So, a friend of mine said once that blogs were self-indulgent. Well, some are and some aren't. I had a blog to post photos and updates about my baby-to-be -- that was a blog about sharing. I have a blog for my retail shop and that's about marketing.
Well, this blog is about self-indulgence. If you don't like that then luckily for you you don't have to read it :)
I wanted to start my lupus blog. First off, lupus sucks. This isn't really up for debate, I don't think you'll find anyone who disagrees with this statement. There are so many reasons that lupus sucks. Pain throughout your entire body, both muscles and joints. Random low-grade fevers. A big ol' rash all across your face (that hurts AND itches, joy joy). Sensitivity to sunlight - what, now I'm a VAMPIRE??
I was diagnosed a couple weeks ago with lupus. It shocked the hell out of me. I went in to the doctor because I had a little rash on the bridge of my nose. I was afraid it was skin cancer, but my doctor didn't think so. She tested for all sorts of things, and my tests came back "sky high" for lupus.
This is not news I was in the mood to hear. We have a 14 month old baby, have recently moved to a new state and just started a business with my husband. I really felt like we were *just* hanging on and then WHAMO! -- lupus??? what the heck.
So I've gone through the gamut of emotions -- sadness, anger, "why me??" etc. I am working on acceptance, but it's going to be a while.
There is no cure for lupus. Treatment ranges from taking anti-inflammatory drugs (aspirin, advil, etc) to anti-malarial drugs to corticosteroids. I started taking Planquenil 2 weeks ago, and went in for tests this morning. I'll find out the results in a couple weeks when I go to the doc.

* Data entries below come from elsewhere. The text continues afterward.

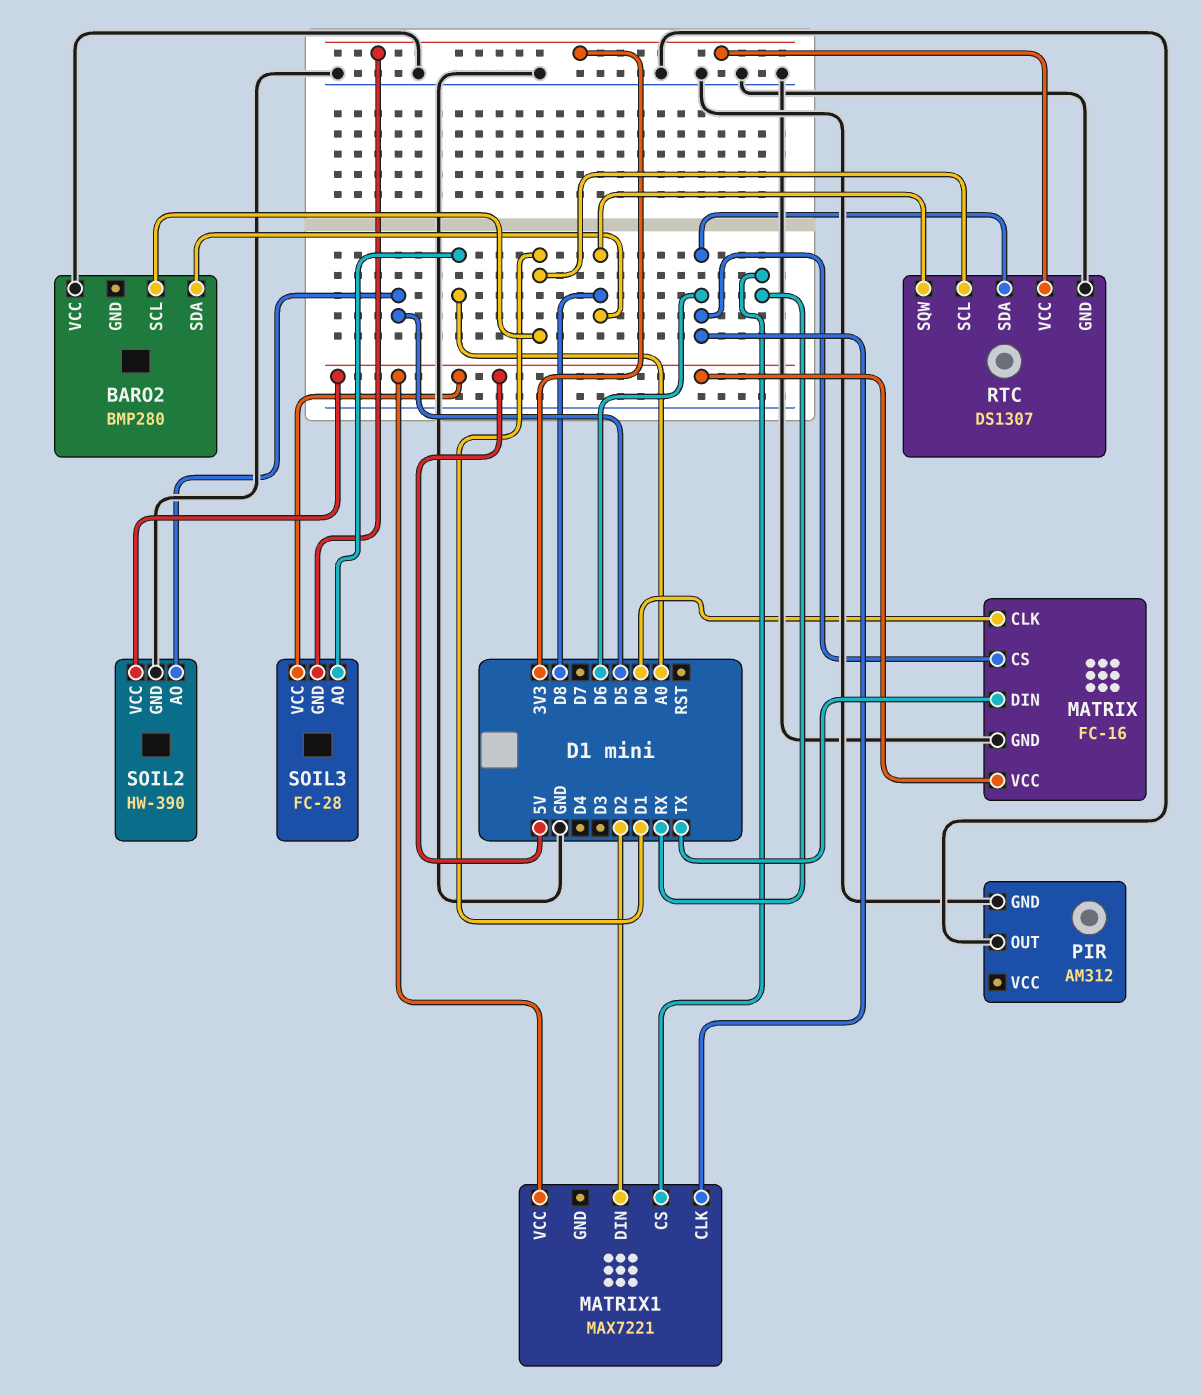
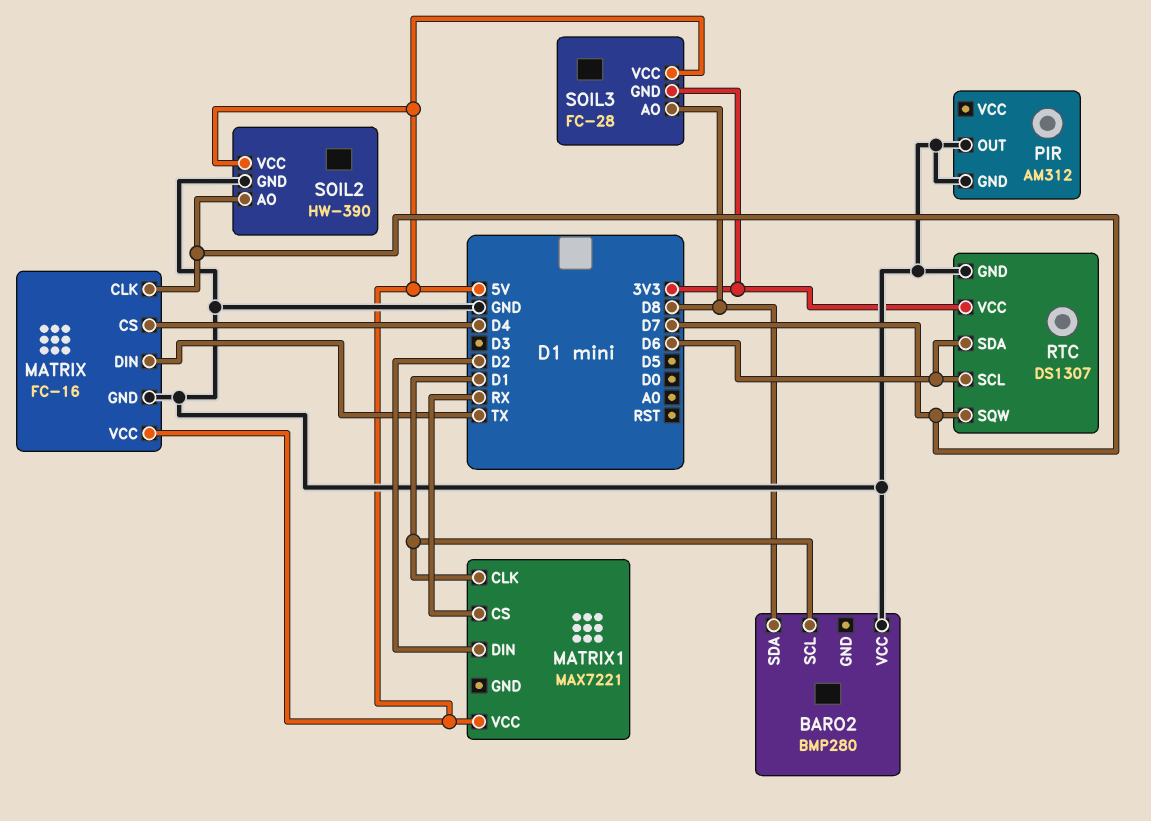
MATRIX pin CLK: D0 -> D7
MATRIX pin CS: D6 -> D4
MATRIX1 pin CLK: D6 -> D1
RTC pin SCL: D1 -> D6
RTC pin SQW: D8 -> D7
SOIL2 pin AO: D5 -> D7
SOIL3 pin AO: A0 -> D8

And on the topic of the doc. Lupus is generally treated by a rheumatologist. The guy I've seen so far is a Putz (capital "P" intended). I'm only going to him until I find someone new. This doc blew off my questions about any alternative or complimentary therapies and when he heard I was breastfeeding, he said bluntly Oh you'll have to stop...like it was no big deal. And as a matter of fact, I'd have to stop that day because I needed to start taking the Planquenil *that evening*. Yes, I'm going to just *stop* breastfeeding my baby today, it's that simple. Umm, no. I went home and looked up the drug, and it's classified as safe for breastfeeding. So doc=lame-o and I won't see him any longer than I have to.
I guess this is a long enough post for today. This blog will basically be my ranting and raving and sharing how I am dealing with this interesting/frustrating/sucky turn in my life. It's mainly for me to get my thoughts out of my head, but maybe some other folks will benefit if they are going through similar stuff.